## Directions
Rewrite the listing below, changing "Flip-Flop Timing Parameters" to "Flip-Flop Timing Constraints" wherever it occurs and leaving everything else as it is. Omit the picture from your answer.

■ ■ ■

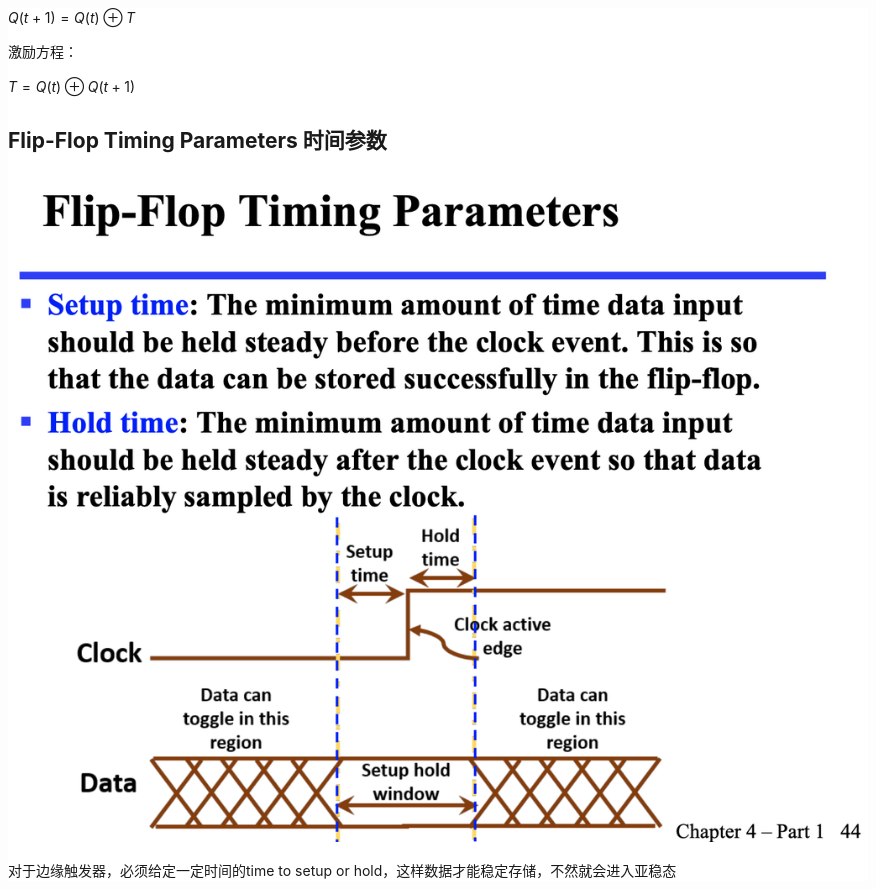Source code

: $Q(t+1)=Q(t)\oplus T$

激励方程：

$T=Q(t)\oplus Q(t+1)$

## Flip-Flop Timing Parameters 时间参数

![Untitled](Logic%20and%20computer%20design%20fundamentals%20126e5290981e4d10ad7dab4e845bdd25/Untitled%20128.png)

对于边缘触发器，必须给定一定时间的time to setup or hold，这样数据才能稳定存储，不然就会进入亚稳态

■ ■ ■

## Output of the task
Source code

: $Q(t+1)=Q(t)\oplus T$

激励方程：

$T=Q(t)\oplus Q(t+1)$

## Flip-Flop Timing Constraints 时间参数

![Untitled](Logic%20and%20computer%20design%20fundamentals%20126e5290981e4d10ad7dab4e845bdd25/Untitled%20128.png)

对于边缘触发器，必须给定一定时间的time to setup or hold，这样数据才能稳定存储，不然就会进入亚稳态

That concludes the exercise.